La vérité sur les savons en pain

par claire-wyniecki

Lire

Addict comme nous sommes aux jolis packagings des gels douche et à leurs noms toujours plus doux et prometteurs, cela fait belle lurette que nous ne nous soucions plus des pains de savon. Pas beaux, pas pratiques et soit disant moins hygiéniques, on les a relégués au rang des has been. Et pourtant ! Seraient-ils LA solution pour réduire considérablement notre utilisation de produits chimiques à travers notre routine d’hygiène ? Et peut-on réellement les utiliser sans réserve ? Aidés par Delphine Laurent, ingénieur chimiste, à l’origine de la jolie marque de Nature en Bulles, nous avons tenté de discerner le vrai du faux sur la savonnette.

Les pains de savon ne nécessitent pas de conservateurs.

VRAI.

Pour rendre un savon liquide, il faut ajouter beaucoup d’eau. Or qui dit eau, dit climat propice à la prolifération des microbes et des bactéries. Les savons liquides nécessitent donc l’ajout de conservateurs chimiques – dont les parabens si contestés actuellement – pour se conserver dans le temps et éviter la contamination. Les savons en pain, sans eau, n’en ont pas besoin.

Savon pour les mains

 Les savons en pain ont toujours une composition plus clean que celle des gels douche

FAUX !

Nous attendons d’un produit qu’il ait cette mousse onctueuse et parfumée, qui laisse derrière elle un film velouté sur la peau. Pour répondre facilement à cette attente, les fabriquants de savons industriels (qu’ils soient liquides ou en pain) utilisent très souvent des détergents synthétiques, comme le Sodium lauryl sulfate ou le Sodium laureth sulfate.
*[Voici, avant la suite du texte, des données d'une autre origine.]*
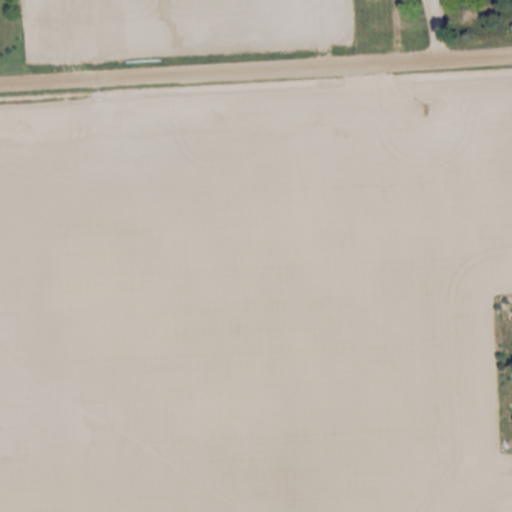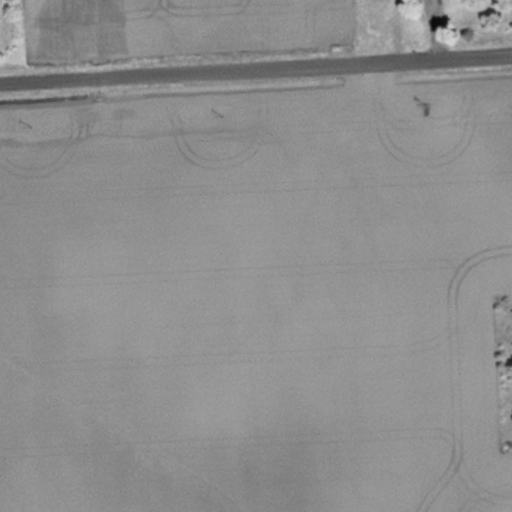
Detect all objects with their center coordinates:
building: (376, 1)
building: (286, 10)
road: (256, 68)
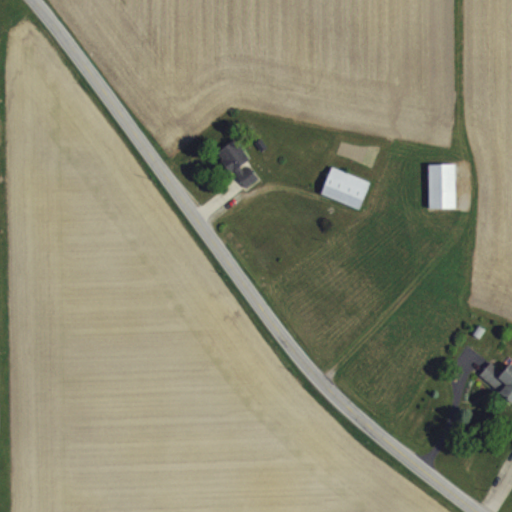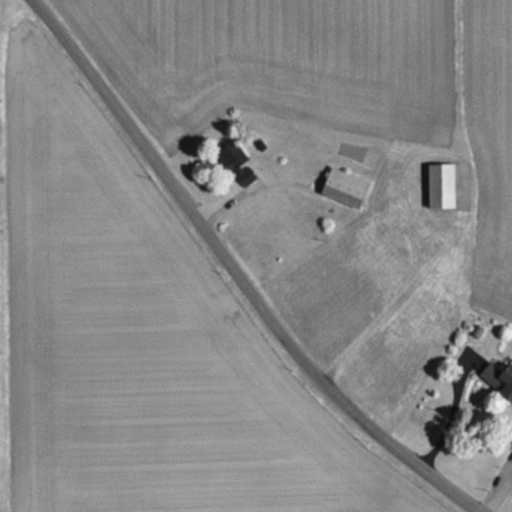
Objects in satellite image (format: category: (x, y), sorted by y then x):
building: (239, 176)
building: (442, 198)
building: (346, 200)
road: (240, 264)
building: (499, 392)
road: (453, 426)
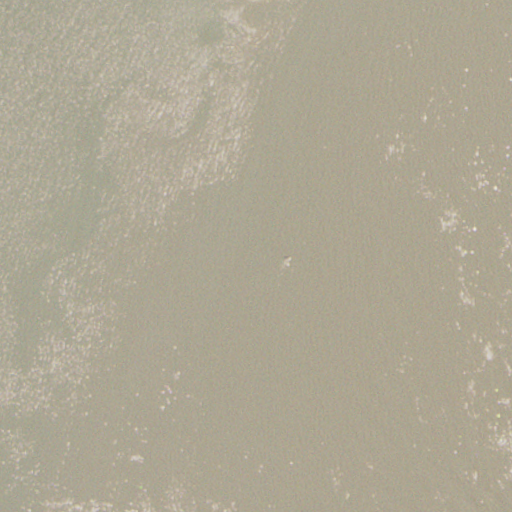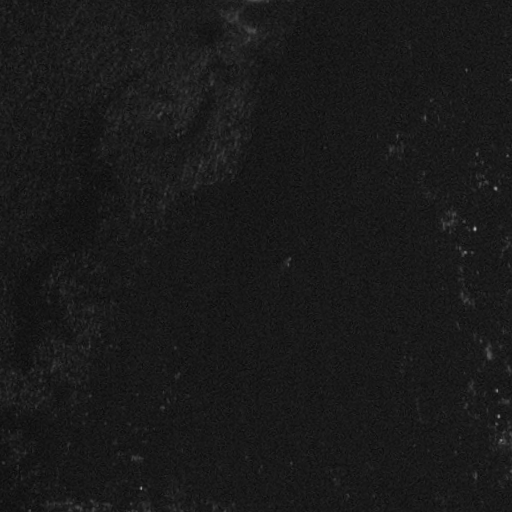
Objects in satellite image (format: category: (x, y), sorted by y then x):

Ce sont des produits irritants pour la peau (voire même soupçonnés d’être cancérigènes), polluants pour la nature mais peu chers à utiliser pour les fabricants.

Pire, pour toujours plus de mousse et d’onctuosité, la plupart des savons en pain industriels contiennent aussi de l’EDTA (Ethylène Diamine Tétra Acétique), un produit chimique visant à protéger le savon de la dégradation par les bactéries. Or l’EDTA est tout simplement considéré comme un poison (il aide notamment à la décontamination des milieux nucléaires…) non biodégradable et capable de se fixer dans l’organisme.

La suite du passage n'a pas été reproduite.